▶ _Directions_
Having found the line that contains "manajemen AP yang bijak dan pemilihan", please retype only it and every line after it up to the end of the entries, exactly as written.

Collected data:
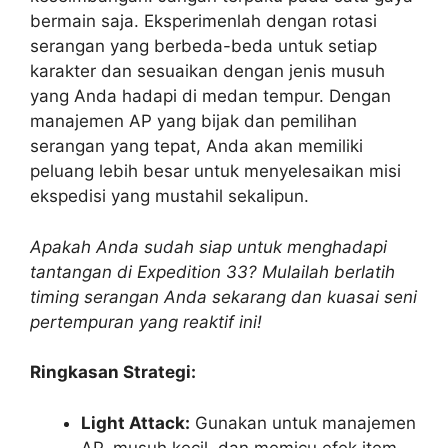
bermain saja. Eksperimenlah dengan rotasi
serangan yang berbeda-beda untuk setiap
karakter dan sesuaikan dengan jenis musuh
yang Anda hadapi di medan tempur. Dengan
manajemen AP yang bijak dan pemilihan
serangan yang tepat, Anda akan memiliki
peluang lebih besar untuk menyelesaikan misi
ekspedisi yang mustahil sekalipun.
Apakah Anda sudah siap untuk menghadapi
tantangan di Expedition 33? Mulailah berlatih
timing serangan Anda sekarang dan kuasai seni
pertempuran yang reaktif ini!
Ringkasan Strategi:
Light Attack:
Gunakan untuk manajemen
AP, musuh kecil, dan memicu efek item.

▶ _Response to the task_
manajemen AP yang bijak dan pemilihan
serangan yang tepat, Anda akan memiliki
peluang lebih besar untuk menyelesaikan misi
ekspedisi yang mustahil sekalipun.
Apakah Anda sudah siap untuk menghadapi
tantangan di Expedition 33? Mulailah berlatih
timing serangan Anda sekarang dan kuasai seni
pertempuran yang reaktif ini!
Ringkasan Strategi:
Light Attack:
Gunakan untuk manajemen
AP, musuh kecil, dan memicu efek item.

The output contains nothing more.